Dataset entries
◇ ◇ ◇ ◇ ◇

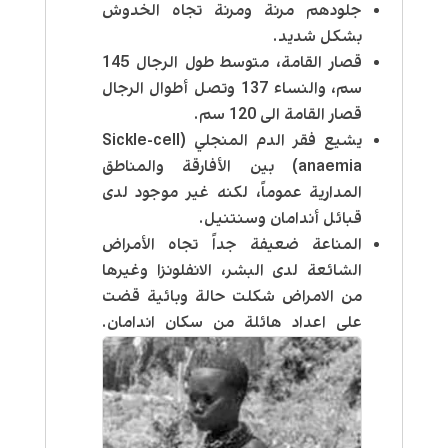
جلودهم مرنة ومرنة تجاه الخدوش
بشكل شديد.
قصار القامة، متوسط طول الرجال 145
سم، والنساء 137 وتصل أطوال الرجال
قصار القامة الى 120 سم.
يشيع فقر الدم المنجلي (Sickle-cell
anaemia) بين الأفارقة والمناطق
المدارية عموماً، لكنه غير موجود لدى
قبائل أندامان وسنتنيل.
المناعة ضعيفة جداً تجاه الأمراض
الشائعة لدى البشر، الانفلونزا وغيرها
من الامراض شكلت حالة وبائية قضت
على اعداد هائلة من سكان اندامان.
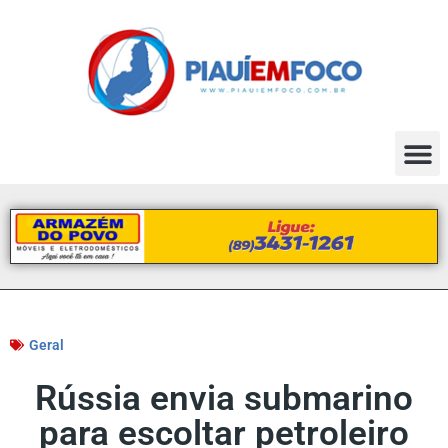
Geral
Rússia envia submarino
para escoltar petroleiro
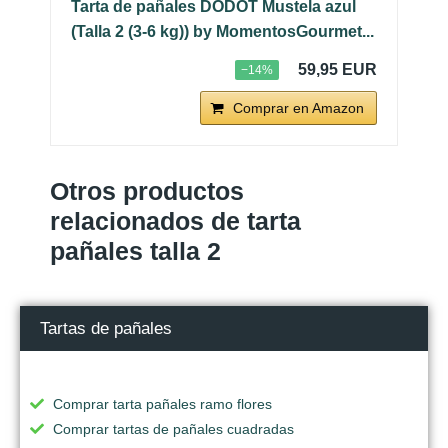
Tarta de pañales DODOT Mustela azul
(Talla 2 (3-6 kg)) by MomentosGourmet...
59,95 EUR
−14%
Comprar en Amazon
Otros productos
relacionados de tarta
pañales talla 2
Tartas de pañales
Comprar tarta pañales ramo flores
Comprar tartas de pañales cuadradas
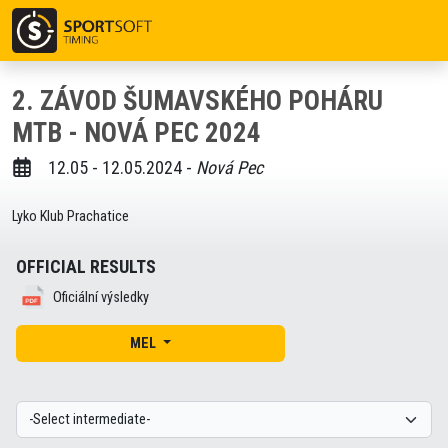
2. ZÁVOD ŠUMAVSKÉHO POHÁRU
MTB - NOVÁ PEC 2024
12.05 - 12.05.2024 -
Nová Pec
Lyko Klub Prachatice
OFFICIAL RESULTS
Oficiální výsledky
MEL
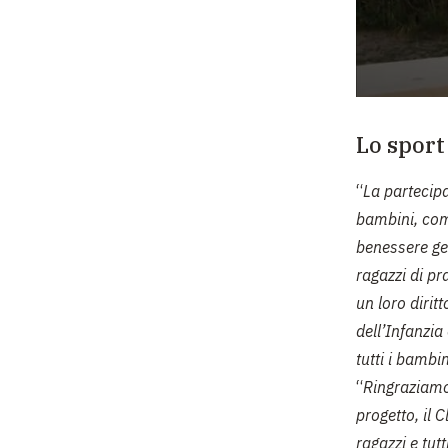
Lo sport
“
La partecipaz
bambini, com
benessere gen
ragazzi di pr
un loro dirit
dell’Infanzia
tutti i bambin
“
Ringraziamo 
progetto, il 
ragazzi e tutti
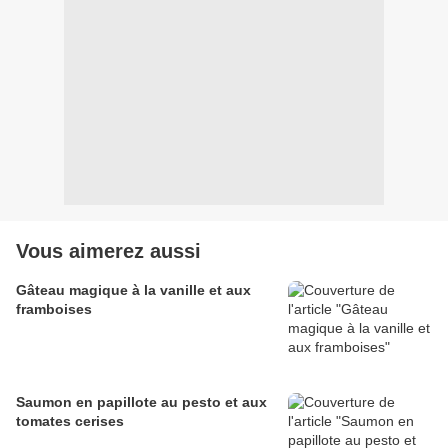
Vous aimerez aussi
Gâteau magique à la vanille et aux
framboises
Saumon en papillote au pesto et aux
tomates cerises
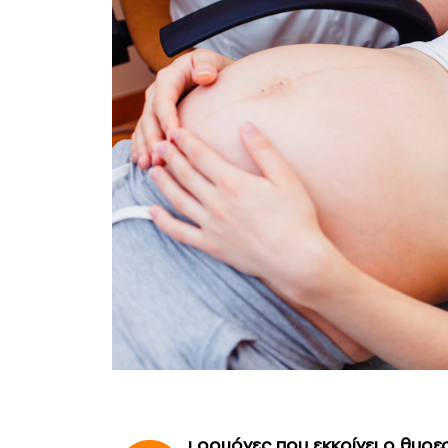
ι ορμόνες που εκκρίνει ο θυρε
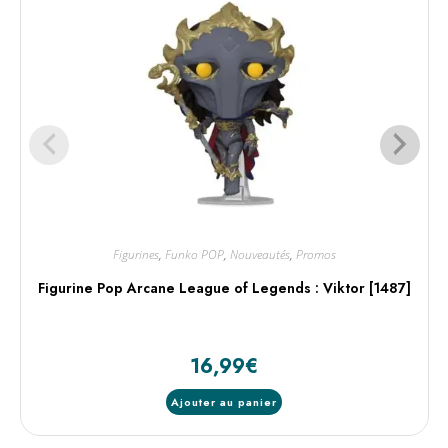
Figurines
,
Funko POP
,
Nouveautés
,
Promos
Figurine Pop Arcane League of Legends : Viktor [1487]
16,99
€
Ajouter au panier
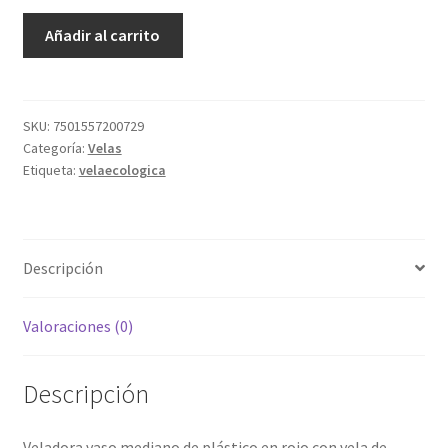
Veladora
Añadir al carrito
Caramelo
no.
2
cantidad
SKU:
7501557200729
Categoría:
Velas
Etiqueta:
velaecologica
Descripción
Valoraciones (0)
Descripción
Veladora vaso mediano de plástico en rojo con vela de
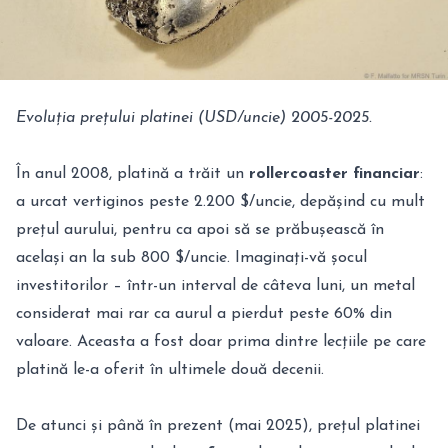
Evoluția prețului platinei (USD/uncie) 2005-2025.
În anul 2008, platină a trăit un
rollercoaster financiar
:
a urcat vertiginos peste 2.200 $/uncie, depășind cu mult
prețul aurului, pentru ca apoi să se prăbușească în
același an la sub 800 $/uncie. Imaginați-vă șocul
investitorilor – într-un interval de câteva luni, un metal
considerat mai rar ca aurul a pierdut peste 60% din
valoare. Aceasta a fost doar prima dintre lecțiile pe care
platină le-a oferit în ultimele două decenii.
De atunci și până în prezent (mai 2025), prețul platinei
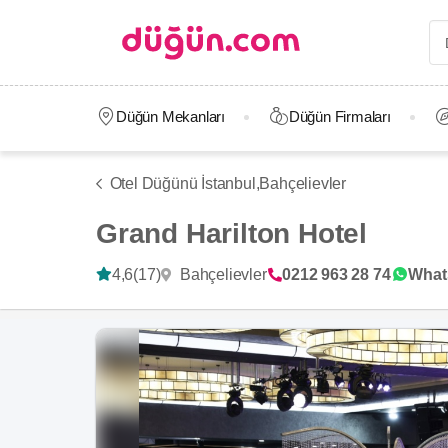
Düğün Mekanları
Düğün Firmaları
Otel Düğünü İstanbul,
Bahçelievler
Grand Harilton Hotel
Bahçelievler
4,6
(17)
0212 963 28 74
What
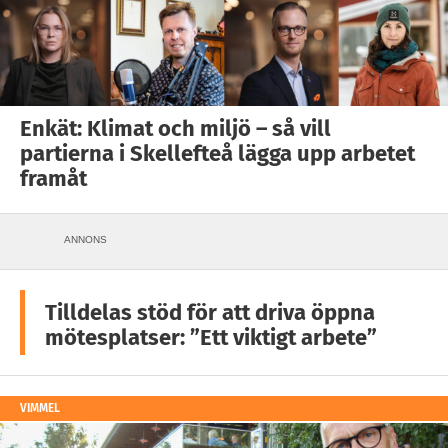
Enkät: Klimat och miljö – så vill
partierna i Skellefteå lägga upp arbetet
framåt
ANNONS
Tilldelas stöd för att driva öppna
mötesplatser: ”Ett viktigt arbete”
VIMMEL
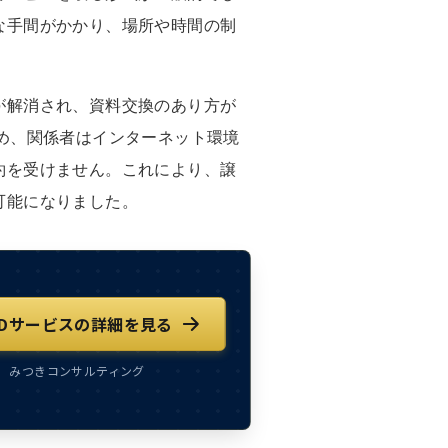
な手間がかかり、場所や時間の制
が解消され、資料交換のあり方が
め、関係者はインターネット環境
約を受けません。これにより、譲
可能になりました。
DDサービスの詳細を見る
みつきコンサルティング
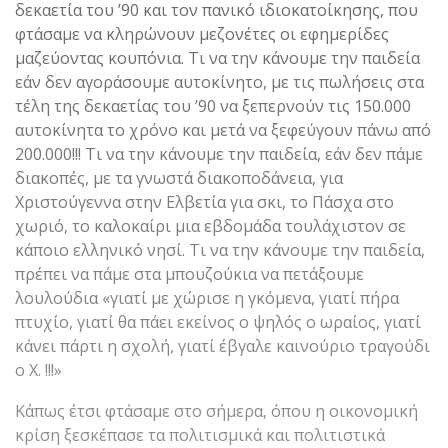
δεκαετία του ’90 και τον πανικό ιδιοκατοίκησης, που
φτάσαμε να κληρώνουν μεζονέτες οι εφημερίδες
μαζεύοντας κουπόνια. Τι να την κάνουμε την παιδεία
εάν δεν αγοράσουμε αυτοκίνητο, με τις πωλήσεις στα
τέλη της δεκαετίας του ’90 να ξεπερνούν τις 150.000
αυτοκίνητα το χρόνο και μετά να ξεφεύγουν πάνω από
200.000!!! Τι να την κάνουμε την παιδεία, εάν δεν πάμε
διακοπές, με τα γνωστά διακοποδάνεια, για
Χριστούγεννα στην Ελβετία για σκι, το Πάσχα στο
χωριό, το καλοκαίρι μια εβδομάδα τουλάχιστον σε
κάποιο ελληνικό νησί. Τι να την κάνουμε την παιδεία,
πρέπει να πάμε στα μπουζούκια να πετάξουμε
λουλούδια «γιατί με χώρισε η γκόμενα, γιατί πήρα
πτυχίο, γιατί θα πάει εκείνος ο ψηλός ο ωραίος, γιατί
κάνει πάρτι η σχολή, γιατί έβγαλε καινούριο τραγούδι
ο Χ. !!!»
Κάπως έτσι φτάσαμε στο σήμερα, όπου η οικονομική
κρίση ξεσκέπασε τα πολιτισμικά και πολιτιστικά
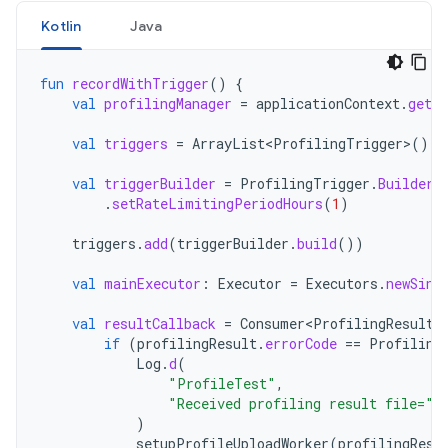
Kotlin
Java
fun
recordWithTrigger
()
{
val
profilingManager
=
applicationContext
.
getS
val
triggers
=
ArrayList<ProfilingTrigger>
()
val
triggerBuilder
=
ProfilingTrigger
.
Builder
(
.
setRateLimitingPeriodHours
(
1
)
triggers
.
add
(
triggerBuilder
.
build
())
val
mainExecutor
:
Executor
=
Executors
.
newSing
val
resultCallback
=
Consumer<ProfilingResult>
if
(
profilingResult
.
errorCode
==
Profiling
Log
.
d
(
"ProfileTest"
,
"Received profiling result file="
)
setupProfileUploadWorker
(
profilingResu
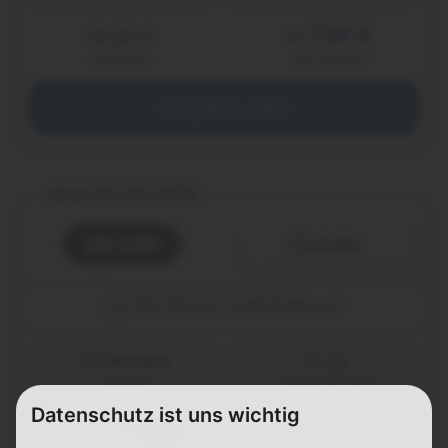
7,99 €
19,99 €
ab
einmalig
pro Monat
Abgelaufen
Allnet Flat 100 GB 5G
Details
100 GB für 11,99 €/Monat
24 Monate
Laufzeit
Vodafone (D2)
Datenschutz ist uns wichtig
100 GB
FLAT
5G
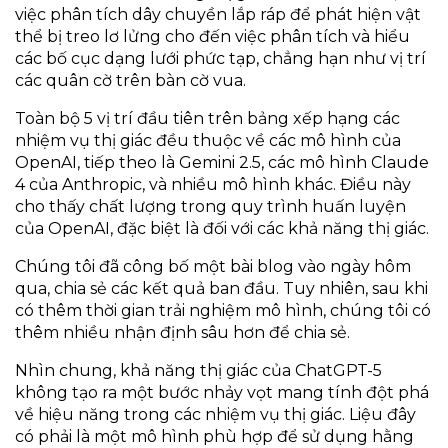
việc phân tích dây chuyền lắp ráp để phát hiện vật
thể bị treo lơ lửng cho đến việc phân tích và hiểu
các bố cục dạng lưới phức tạp, chẳng hạn như vị trí
các quân cờ trên bàn cờ vua.
Toàn bộ 5 vị trí đầu tiên trên bảng xếp hạng các
nhiệm vụ thị giác đều thuộc về các mô hình của
OpenAI, tiếp theo là Gemini 2.5, các mô hình Claude
4 của Anthropic, và nhiều mô hình khác. Điều này
cho thấy chất lượng trong quy trình huấn luyện
của OpenAI, đặc biệt là đối với các khả năng thị giác.
Chúng tôi đã công bố một bài blog vào ngày hôm
qua, chia sẻ các kết quả ban đầu. Tuy nhiên, sau khi
có thêm thời gian trải nghiệm mô hình, chúng tôi có
thêm nhiều nhận định sâu hơn để chia sẻ.
Nhìn chung, khả năng thị giác của ChatGPT-5
không tạo ra một bước nhảy vọt mang tính đột phá
về hiệu năng trong các nhiệm vụ thị giác. Liệu đây
có phải là một mô hình phù hợp để sử dụng hằng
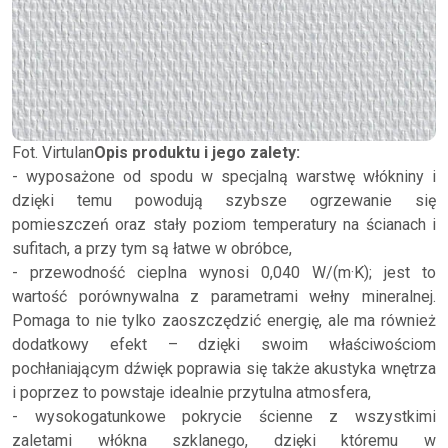
Fot. Virtulan
Opis produktu i jego zalety:
- wyposażone od spodu w specjalną warstwę włókniny i
dzięki temu powodują szybsze ogrzewanie się
pomieszczeń oraz stały poziom temperatury na ścianach i
sufitach, a przy tym są łatwe w obróbce,
- przewodność cieplna wynosi 0,040 W/(m·K); jest to
wartość porównywalna z parametrami wełny mineralnej.
Pomaga to nie tylko zaoszczędzić energię, ale ma również
dodatkowy efekt – dzięki swoim właściwościom
pochłaniającym dźwięk poprawia się także akustyka wnętrza
i poprzez to powstaje idealnie przytulna atmosfera,
- wysokogatunkowe pokrycie ścienne z wszystkimi
zaletami włókna szklanego, dzięki któremu w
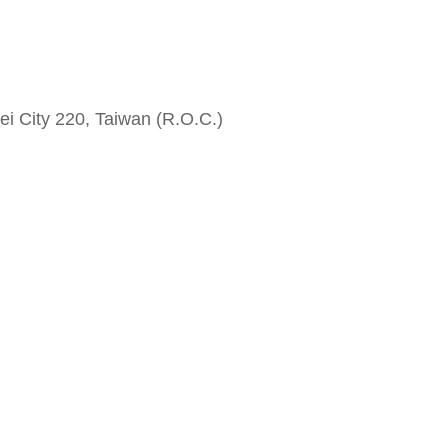
i City 220, Taiwan (R.O.C.)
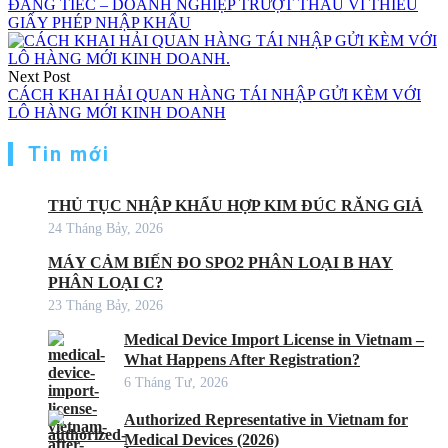
ĐÁNG TIẾC – DOANH NGHIỆP TRƯỢT THẦU VÌ THIẾU
GIẤY PHÉP NHẬP KHẨU
Next Post
CÁCH KHAI HẢI QUAN HÀNG TÁI NHẬP GỬI KÈM VỚI
LÔ HÀNG MỚI KINH DOANH
Tin mới
THỦ TỤC NHẬP KHẨU HỢP KIM ĐÚC RĂNG GIẢ
24 Tháng Bảy, 2026
MÁY CẢM BIẾN ĐO SPO2 PHÂN LOẠI B HAY
PHÂN LOẠI C?
23 Tháng Bảy, 2026
Medical Device Import License in Vietnam –
What Happens After Registration?
6 Tháng Tư, 2026
Authorized Representative in Vietnam for
Medical Devices (2026)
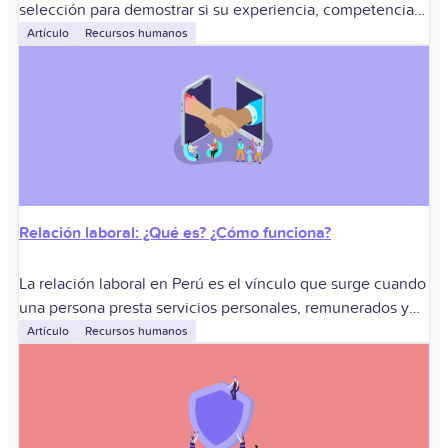
selección para demostrar si su experiencia, competencias
laborales y expectativas se ajustan a un puesto y a la
Artículo
Recursos humanos
organización.
Relación laboral: ¿Qué es? ¿Cómo funciona?
La relación laboral en Perú es el vínculo que surge cuando
una persona presta servicios personales, remunerados y
subordinados para un empleador. Sirve para determinar las
Artículo
Recursos humanos
obligaciones de ambas partes,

◇ ◇ ◇ ◇ ◇

What you should do. In the records above, find the line containing "Medical Device Import License in Vietnam –" and restate it and every line after it word for word, all pictures excluded.

Written answer.
Medical Device Import License in Vietnam –
What Happens After Registration?
6 Tháng Tư, 2026
Authorized Representative in Vietnam for
Medical Devices (2026)
selección para demostrar si su experiencia, competencias
laborales y expectativas se ajustan a un puesto y a la
Artículo
Recursos humanos
organización.
Relación laboral: ¿Qué es? ¿Cómo funciona?
La relación laboral en Perú es el vínculo que surge cuando
una persona presta servicios personales, remunerados y
subordinados para un empleador. Sirve para determinar las
Artículo
Recursos humanos
obligaciones de ambas partes,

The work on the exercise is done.